(DATASET EXCERPTS Opens)

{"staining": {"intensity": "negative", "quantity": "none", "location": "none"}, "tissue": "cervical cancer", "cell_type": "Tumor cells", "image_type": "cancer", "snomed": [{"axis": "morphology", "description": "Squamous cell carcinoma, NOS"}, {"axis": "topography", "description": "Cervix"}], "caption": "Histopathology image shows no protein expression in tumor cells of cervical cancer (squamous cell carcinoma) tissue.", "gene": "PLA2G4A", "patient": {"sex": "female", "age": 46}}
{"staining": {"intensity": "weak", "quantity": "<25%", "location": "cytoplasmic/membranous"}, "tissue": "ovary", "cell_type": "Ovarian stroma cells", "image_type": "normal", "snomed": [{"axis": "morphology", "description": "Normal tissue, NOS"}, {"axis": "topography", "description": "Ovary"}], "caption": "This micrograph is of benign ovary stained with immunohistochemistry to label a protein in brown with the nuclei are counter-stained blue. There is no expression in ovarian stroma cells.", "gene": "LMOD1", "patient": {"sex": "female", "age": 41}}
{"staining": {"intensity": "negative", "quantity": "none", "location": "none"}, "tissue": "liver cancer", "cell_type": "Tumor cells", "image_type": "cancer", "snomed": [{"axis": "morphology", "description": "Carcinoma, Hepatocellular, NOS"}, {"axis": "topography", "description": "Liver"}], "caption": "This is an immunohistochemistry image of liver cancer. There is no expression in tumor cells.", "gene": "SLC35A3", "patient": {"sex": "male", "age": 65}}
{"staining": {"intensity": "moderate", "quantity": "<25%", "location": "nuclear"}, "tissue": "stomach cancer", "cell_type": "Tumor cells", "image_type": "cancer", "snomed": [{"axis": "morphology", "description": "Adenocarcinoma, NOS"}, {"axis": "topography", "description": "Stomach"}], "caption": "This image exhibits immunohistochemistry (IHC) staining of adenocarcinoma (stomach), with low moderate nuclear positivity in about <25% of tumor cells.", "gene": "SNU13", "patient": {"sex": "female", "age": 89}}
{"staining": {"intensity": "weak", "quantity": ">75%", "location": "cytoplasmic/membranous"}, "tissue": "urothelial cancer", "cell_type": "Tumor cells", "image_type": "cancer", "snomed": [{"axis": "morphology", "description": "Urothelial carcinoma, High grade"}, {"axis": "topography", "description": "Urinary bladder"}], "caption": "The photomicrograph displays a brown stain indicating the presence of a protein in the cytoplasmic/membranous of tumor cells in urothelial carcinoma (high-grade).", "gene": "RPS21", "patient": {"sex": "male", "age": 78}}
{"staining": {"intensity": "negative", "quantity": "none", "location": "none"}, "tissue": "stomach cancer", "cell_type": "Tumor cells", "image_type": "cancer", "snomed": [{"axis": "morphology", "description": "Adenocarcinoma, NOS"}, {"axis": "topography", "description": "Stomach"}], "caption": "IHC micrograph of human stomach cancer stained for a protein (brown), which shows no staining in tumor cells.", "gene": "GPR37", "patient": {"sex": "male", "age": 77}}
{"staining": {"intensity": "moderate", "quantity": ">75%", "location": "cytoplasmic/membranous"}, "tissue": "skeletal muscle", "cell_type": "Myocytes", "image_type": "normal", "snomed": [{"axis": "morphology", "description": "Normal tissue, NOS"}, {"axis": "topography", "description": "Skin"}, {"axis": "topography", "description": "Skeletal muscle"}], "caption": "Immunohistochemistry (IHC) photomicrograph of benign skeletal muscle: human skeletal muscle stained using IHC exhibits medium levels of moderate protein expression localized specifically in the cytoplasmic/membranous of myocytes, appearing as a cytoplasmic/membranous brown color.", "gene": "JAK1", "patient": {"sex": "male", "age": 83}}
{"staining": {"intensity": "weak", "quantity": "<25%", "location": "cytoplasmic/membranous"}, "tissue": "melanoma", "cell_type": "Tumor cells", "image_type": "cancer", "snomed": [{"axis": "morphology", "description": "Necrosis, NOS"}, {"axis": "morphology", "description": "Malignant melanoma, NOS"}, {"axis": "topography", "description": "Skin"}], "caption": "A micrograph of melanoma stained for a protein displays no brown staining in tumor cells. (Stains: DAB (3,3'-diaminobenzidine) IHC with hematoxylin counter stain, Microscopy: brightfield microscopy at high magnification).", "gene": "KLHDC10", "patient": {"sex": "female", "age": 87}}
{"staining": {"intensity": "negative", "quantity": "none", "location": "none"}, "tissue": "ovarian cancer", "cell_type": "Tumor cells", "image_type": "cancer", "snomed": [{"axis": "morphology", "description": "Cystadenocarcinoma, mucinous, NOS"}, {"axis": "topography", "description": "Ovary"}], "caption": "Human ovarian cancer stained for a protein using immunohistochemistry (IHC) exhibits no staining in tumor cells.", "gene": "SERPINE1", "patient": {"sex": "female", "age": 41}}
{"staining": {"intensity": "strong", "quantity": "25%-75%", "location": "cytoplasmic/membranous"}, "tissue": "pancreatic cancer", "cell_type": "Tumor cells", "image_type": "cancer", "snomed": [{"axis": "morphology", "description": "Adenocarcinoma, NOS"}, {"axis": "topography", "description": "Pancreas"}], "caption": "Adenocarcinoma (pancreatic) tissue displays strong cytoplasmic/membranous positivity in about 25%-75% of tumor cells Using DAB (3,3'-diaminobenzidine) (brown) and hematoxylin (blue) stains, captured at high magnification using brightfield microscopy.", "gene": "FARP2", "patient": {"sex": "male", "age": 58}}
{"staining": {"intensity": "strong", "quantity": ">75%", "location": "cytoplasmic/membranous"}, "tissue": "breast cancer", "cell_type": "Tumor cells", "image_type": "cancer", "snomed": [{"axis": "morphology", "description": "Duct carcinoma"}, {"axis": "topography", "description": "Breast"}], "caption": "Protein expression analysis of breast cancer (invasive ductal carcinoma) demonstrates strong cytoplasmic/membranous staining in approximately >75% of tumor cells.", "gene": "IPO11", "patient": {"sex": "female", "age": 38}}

(DATASET EXCERPTS Closes)

*YOUR GOAL*: Which lines of the listing include the string "about"? Pull them out.

*REPLY*:
{"staining": {"intensity": "moderate", "quantity": "<25%", "location": "nuclear"}, "tissue": "stomach cancer", "cell_type": "Tumor cells", "image_type": "cancer", "snomed": [{"axis": "morphology", "description": "Adenocarcinoma, NOS"}, {"axis": "topography", "description": "Stomach"}], "caption": "This image exhibits immunohistochemistry (IHC) staining of adenocarcinoma (stomach), with low moderate nuclear positivity in about <25% of tumor cells.", "gene": "SNU13", "patient": {"sex": "female", "age": 89}}
{"staining": {"intensity": "strong", "quantity": "25%-75%", "location": "cytoplasmic/membranous"}, "tissue": "pancreatic cancer", "cell_type": "Tumor cells", "image_type": "cancer", "snomed": [{"axis": "morphology", "description": "Adenocarcinoma, NOS"}, {"axis": "topography", "description": "Pancreas"}], "caption": "Adenocarcinoma (pancreatic) tissue displays strong cytoplasmic/membranous positivity in about 25%-75% of tumor cells Using DAB (3,3'-diaminobenzidine) (brown) and hematoxylin (blue) stains, captured at high magnification using brightfield microscopy.", "gene": "FARP2", "patient": {"sex": "male", "age": 58}}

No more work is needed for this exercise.